The Cincinnati Enquirer Building is the former headquarters building of The Cincinnati Enquirer on Vine Street in downtown Cincinnati, Ohio. It was designed by the firm of Lockwood Greene and Company and completed in 1926. The newspaper had been published from premises on the same site since 1866.

Built primarily of limestone, and measuring fourteen stories tall, the Enquirer Building was built to house both commercial offices and publishing facilities. Lockwood Greene's architects designed the building in a mixture of architectural styles; among its most distinctive features include the first-floor storefronts, the recessed central main entrance, and marble stonework with a Christmas tree with bronze details.
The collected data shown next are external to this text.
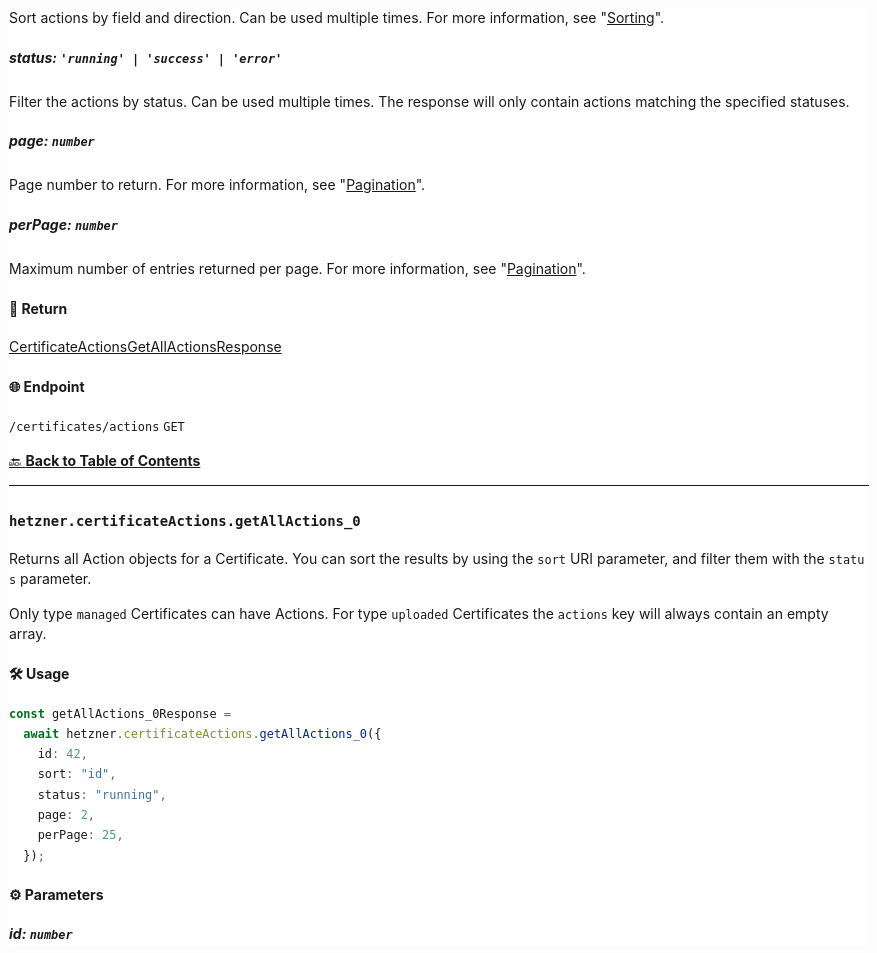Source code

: Sort actions by field and direction. Can be used multiple times. For more information, see \"[Sorting](https://docs.hetzner.cloud)\". 

##### status: `'running' | 'success' | 'error'`<a id="status-running--success--error"></a>

Filter the actions by status. Can be used multiple times. The response will only contain actions matching the specified statuses. 

##### page: `number`<a id="page-number"></a>

Page number to return. For more information, see \"[Pagination](https://docs.hetzner.cloud)\".

##### perPage: `number`<a id="perpage-number"></a>

Maximum number of entries returned per page. For more information, see \"[Pagination](https://docs.hetzner.cloud)\".

#### 🔄 Return<a id="🔄-return"></a>

[CertificateActionsGetAllActionsResponse](./models/certificate-actions-get-all-actions-response.ts)

#### 🌐 Endpoint<a id="🌐-endpoint"></a>

`/certificates/actions` `GET`

[🔙 **Back to Table of Contents**](#table-of-contents)

---


### `hetzner.certificateActions.getAllActions_0`<a id="hetznercertificateactionsgetallactions_0"></a>

Returns all Action objects for a Certificate. You can sort the results by using the `sort` URI parameter, and filter them with the `status` parameter.

Only type `managed` Certificates can have Actions. For type `uploaded` Certificates the `actions` key will always contain an empty array.


#### 🛠️ Usage<a id="🛠️-usage"></a>

```typescript
const getAllActions_0Response =
  await hetzner.certificateActions.getAllActions_0({
    id: 42,
    sort: "id",
    status: "running",
    page: 2,
    perPage: 25,
  });
```

#### ⚙️ Parameters<a id="⚙️-parameters"></a>

##### id: `number`<a id="id-number"></a>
The building is shown as the home of WKRP in the 1978-1982 television series WKRP in Cincinnati and its 1991-1993 sequel The New WKRP in Cincinnati. However, the building was referred to as the fictional Osgood R. Flimm Building.

In 1975, the Enquirer Building was listed on the National Register of Historic Places, due to its place in local history and architecture. The newspaper's printing facilities moved to a new property at the intersection of Western Avenue and Liberty Street in 1979, and the offices to 312 Elm Street in 1992.

In 2015, the Cincinnati Enquirer Building was divided into two hotels, each containing over 100 rooms.